- Exercise details -
Report each line of the records below that uses the word "obilí".
┌────────
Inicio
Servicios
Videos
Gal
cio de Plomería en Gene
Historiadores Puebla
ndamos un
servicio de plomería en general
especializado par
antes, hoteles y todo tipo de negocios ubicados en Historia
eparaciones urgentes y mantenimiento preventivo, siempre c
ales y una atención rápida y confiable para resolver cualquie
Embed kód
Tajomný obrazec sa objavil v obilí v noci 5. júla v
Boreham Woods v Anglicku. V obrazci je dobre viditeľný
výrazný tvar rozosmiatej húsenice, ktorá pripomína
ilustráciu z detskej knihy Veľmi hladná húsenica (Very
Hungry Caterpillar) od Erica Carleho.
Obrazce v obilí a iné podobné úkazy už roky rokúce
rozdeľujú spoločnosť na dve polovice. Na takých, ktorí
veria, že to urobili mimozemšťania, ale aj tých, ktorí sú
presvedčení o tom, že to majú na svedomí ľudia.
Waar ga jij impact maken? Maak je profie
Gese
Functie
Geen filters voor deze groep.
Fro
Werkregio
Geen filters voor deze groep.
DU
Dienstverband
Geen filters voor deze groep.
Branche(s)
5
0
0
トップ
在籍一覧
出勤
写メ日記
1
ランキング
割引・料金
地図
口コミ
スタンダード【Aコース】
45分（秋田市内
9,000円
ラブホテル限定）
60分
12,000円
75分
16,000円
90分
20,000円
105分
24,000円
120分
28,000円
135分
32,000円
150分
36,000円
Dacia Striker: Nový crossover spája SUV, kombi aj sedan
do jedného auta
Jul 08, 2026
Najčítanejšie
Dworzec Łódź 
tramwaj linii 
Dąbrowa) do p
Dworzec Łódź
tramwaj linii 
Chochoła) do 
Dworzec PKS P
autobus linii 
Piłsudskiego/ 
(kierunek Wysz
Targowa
└────────
- Result -
Tajomný obrazec sa objavil v obilí v noci 5. júla v
Obrazce v obilí a iné podobné úkazy už roky rokúce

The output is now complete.